Records drawn from a dataset
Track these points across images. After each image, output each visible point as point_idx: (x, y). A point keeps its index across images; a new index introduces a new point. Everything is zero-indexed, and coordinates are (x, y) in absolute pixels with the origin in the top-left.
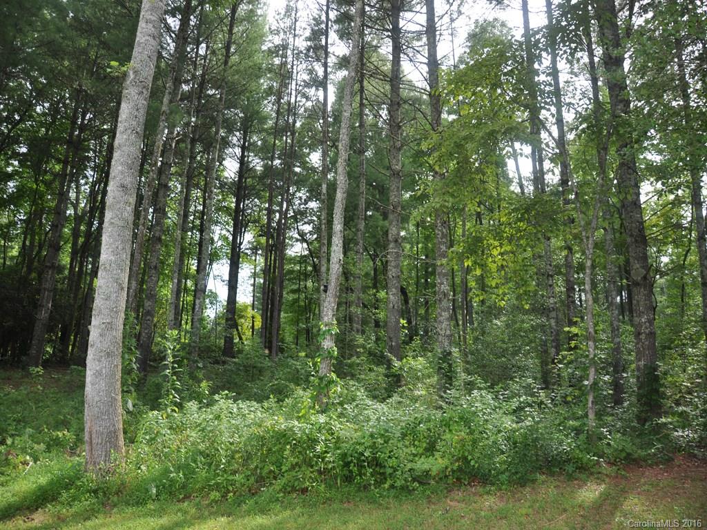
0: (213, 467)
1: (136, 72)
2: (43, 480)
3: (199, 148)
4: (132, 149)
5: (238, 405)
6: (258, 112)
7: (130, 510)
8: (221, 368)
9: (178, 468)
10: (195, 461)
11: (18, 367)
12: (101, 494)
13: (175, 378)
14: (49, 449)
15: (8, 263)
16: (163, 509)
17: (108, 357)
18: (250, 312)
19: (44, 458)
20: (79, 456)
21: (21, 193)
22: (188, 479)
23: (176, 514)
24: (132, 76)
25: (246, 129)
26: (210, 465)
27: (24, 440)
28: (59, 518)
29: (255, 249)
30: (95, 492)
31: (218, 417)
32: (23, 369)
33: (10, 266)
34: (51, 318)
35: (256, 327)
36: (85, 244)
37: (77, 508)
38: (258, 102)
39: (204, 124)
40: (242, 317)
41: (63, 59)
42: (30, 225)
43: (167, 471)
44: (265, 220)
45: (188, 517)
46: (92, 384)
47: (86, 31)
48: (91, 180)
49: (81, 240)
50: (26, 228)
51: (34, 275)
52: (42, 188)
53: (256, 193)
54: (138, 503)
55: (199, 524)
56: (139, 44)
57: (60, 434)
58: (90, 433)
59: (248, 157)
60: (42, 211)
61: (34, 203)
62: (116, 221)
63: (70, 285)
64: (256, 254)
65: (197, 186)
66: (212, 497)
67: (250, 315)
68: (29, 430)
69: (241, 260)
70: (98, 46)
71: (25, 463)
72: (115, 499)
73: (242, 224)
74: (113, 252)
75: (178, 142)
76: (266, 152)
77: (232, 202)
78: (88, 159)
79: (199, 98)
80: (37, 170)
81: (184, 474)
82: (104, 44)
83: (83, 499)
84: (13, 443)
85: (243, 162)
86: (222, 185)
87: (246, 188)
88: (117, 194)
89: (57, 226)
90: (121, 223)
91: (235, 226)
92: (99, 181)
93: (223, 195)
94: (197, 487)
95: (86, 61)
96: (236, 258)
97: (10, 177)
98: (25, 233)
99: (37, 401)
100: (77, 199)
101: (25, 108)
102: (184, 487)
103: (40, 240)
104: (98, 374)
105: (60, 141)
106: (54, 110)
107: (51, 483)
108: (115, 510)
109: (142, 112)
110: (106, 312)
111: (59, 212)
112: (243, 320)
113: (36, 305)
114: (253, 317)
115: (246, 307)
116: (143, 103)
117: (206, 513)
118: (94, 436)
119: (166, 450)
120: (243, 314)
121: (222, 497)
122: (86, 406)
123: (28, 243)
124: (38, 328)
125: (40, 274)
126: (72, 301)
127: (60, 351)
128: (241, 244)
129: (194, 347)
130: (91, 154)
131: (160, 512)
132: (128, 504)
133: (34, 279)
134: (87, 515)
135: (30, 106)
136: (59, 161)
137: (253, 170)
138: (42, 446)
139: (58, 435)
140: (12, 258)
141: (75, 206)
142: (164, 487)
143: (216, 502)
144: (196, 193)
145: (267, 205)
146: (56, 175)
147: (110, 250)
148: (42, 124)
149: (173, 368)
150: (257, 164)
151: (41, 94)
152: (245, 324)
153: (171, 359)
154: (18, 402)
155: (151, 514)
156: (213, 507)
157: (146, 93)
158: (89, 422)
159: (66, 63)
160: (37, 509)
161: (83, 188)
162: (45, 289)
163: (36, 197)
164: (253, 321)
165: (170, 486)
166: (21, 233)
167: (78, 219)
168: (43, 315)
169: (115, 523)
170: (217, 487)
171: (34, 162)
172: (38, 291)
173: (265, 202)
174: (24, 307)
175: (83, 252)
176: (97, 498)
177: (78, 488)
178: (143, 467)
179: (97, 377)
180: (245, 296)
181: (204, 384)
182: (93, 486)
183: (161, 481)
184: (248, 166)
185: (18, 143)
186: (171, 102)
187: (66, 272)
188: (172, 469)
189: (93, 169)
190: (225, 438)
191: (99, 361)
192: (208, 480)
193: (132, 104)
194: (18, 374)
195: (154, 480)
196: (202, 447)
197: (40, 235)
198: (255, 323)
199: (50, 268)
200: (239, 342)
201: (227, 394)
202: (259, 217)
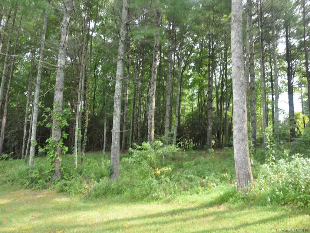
0: (298, 190)
1: (235, 16)
2: (222, 193)
3: (265, 43)
4: (239, 50)
5: (306, 160)
6: (292, 16)
7: (259, 208)
8: (292, 143)
9: (280, 190)
10: (288, 187)
11: (203, 150)
12: (246, 200)
13: (272, 149)
14: (221, 181)
15: (194, 110)
16: (275, 208)
17: (242, 141)
18: (302, 116)
19: (220, 184)
20: (233, 184)
21: (195, 81)
22: (285, 195)
23: (282, 211)
24: (233, 18)
25: (287, 26)
26: (296, 189)
27: (211, 177)
28: (230, 208)
29: (300, 85)
30: (243, 199)
31: (296, 166)
32: (205, 150)
33: (195, 111)
34: (213, 129)
35: (306, 123)
36: (222, 97)
37: (236, 205)
38: (291, 11)
39: (266, 31)
40: (297, 118)
41: (201, 24)
42: (200, 93)
43: (274, 191)
44: (304, 69)
45: (288, 213)
46: (237, 154)
47: (208, 9)
48: (219, 70)
49: (220, 96)
50: (199, 95)
51: (204, 113)
52: (202, 78)
53: (297, 57)
54: (262, 205)
55: (294, 217)
56: (234, 4)
57: (224, 175)
58: (238, 174)
59: (290, 40)
60: (203, 87)
61: (200, 84)
62: (237, 82)
63: (218, 115)
64: (301, 87)
65: (266, 61)
66: (299, 205)
67: (301, 117)
68: (213, 174)
69: (293, 91)
70: (213, 14)
71: (213, 186)
72: (252, 202)
73: (292, 73)
74: (238, 96)
75: (255, 43)
76: (300, 34)
77: (285, 64)
78: (217, 62)
79: (261, 20)
80: (199, 71)
81: (283, 193)
82: (217, 12)
83: (238, 202)
84: (208, 178)
85: (288, 43)
86: (279, 57)
87: (291, 55)
88: (236, 71)
89: (210, 92)
90: (240, 83)
91: (288, 75)
92: (223, 70)
93: (279, 62)
94: (290, 199)
95: (210, 22)
96: (291, 90)
97: (190, 77)
98: (198, 97)
99: (213, 162)
100: (215, 79)
101: (191, 49)
102: (283, 199)
103: (204, 99)
104: (239, 149)
105: (205, 57)
106: (201, 46)
107: (225, 194)
108: (253, 207)
109: (240, 33)
110: (239, 122)
111: (210, 86)
112: (298, 120)
113: (206, 125)
114: (304, 118)
115: (299, 114)
116: (240, 28)
117: (297, 212)
118: (240, 175)
119: (272, 182)
120: (298, 117)
121: (305, 205)
122: (235, 163)
123: (200, 100)
124: (209, 133)
125: (206, 113)
126: (219, 121)
127: (218, 142)
128: (292, 83)
129: (278, 135)
130: (218, 59)
131: (274, 210)
132: (258, 205)
133: (204, 115)
134: (241, 208)
135: (193, 47)
136: (206, 65)
137: (293, 46)
138: (218, 180)
139: (223, 176)
140: (195, 108)
141: (215, 82)
142: (274, 198)
143: (302, 207)
144: (267, 64)
145: (304, 61)
146: (206, 72)
147: (237, 95)
148: (197, 53)
149: (270, 144)
150: (295, 42)
151: (195, 41)
152: (300, 122)
153: (269, 140)
154: (206, 163)
155: (269, 210)
156: (300, 209)
157: (241, 24)
158: (237, 170)
159: (202, 25)
160: (221, 204)
161: (217, 74)
162: (209, 118)
163: (200, 82)
164: (304, 120)
165: (277, 198)
166: (197, 98)
167: (217, 87)
168: (210, 128)
169: (254, 212)
170: (301, 200)
171: (198, 68)
172: (207, 119)
173: (303, 60)
174: (202, 126)
175: (221, 100)
176: (244, 201)
177: (236, 197)
178: (263, 189)
179: (238, 150)
180: (298, 108)
181: (285, 151)
182: (242, 196)
183: (272, 195)
184: (290, 45)
185: (191, 63)
186: (250, 25)
187: (216, 110)
188: (277, 190)
189: (220, 65)
190: (302, 176)
191: (239, 143)
192: (296, 196)
193: (235, 31)
194: (204, 152)
195: (268, 195)
196: (290, 180)
197: (204, 97)
198: (305, 121)
199: (210, 109)
200: (297, 131)
201: (298, 155)
202: (300, 68)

## Exercise
Beginning at the line above with "40: (242, 317)" and finishing at the line with "66: (212, 497)", return each line exactly and return nothing else.

## Answer section
40: (242, 317)
41: (63, 59)
42: (30, 225)
43: (167, 471)
44: (265, 220)
45: (188, 517)
46: (92, 384)
47: (86, 31)
48: (91, 180)
49: (81, 240)
50: (26, 228)
51: (34, 275)
52: (42, 188)
53: (256, 193)
54: (138, 503)
55: (199, 524)
56: (139, 44)
57: (60, 434)
58: (90, 433)
59: (248, 157)
60: (42, 211)
61: (34, 203)
62: (116, 221)
63: (70, 285)
64: (256, 254)
65: (197, 186)
66: (212, 497)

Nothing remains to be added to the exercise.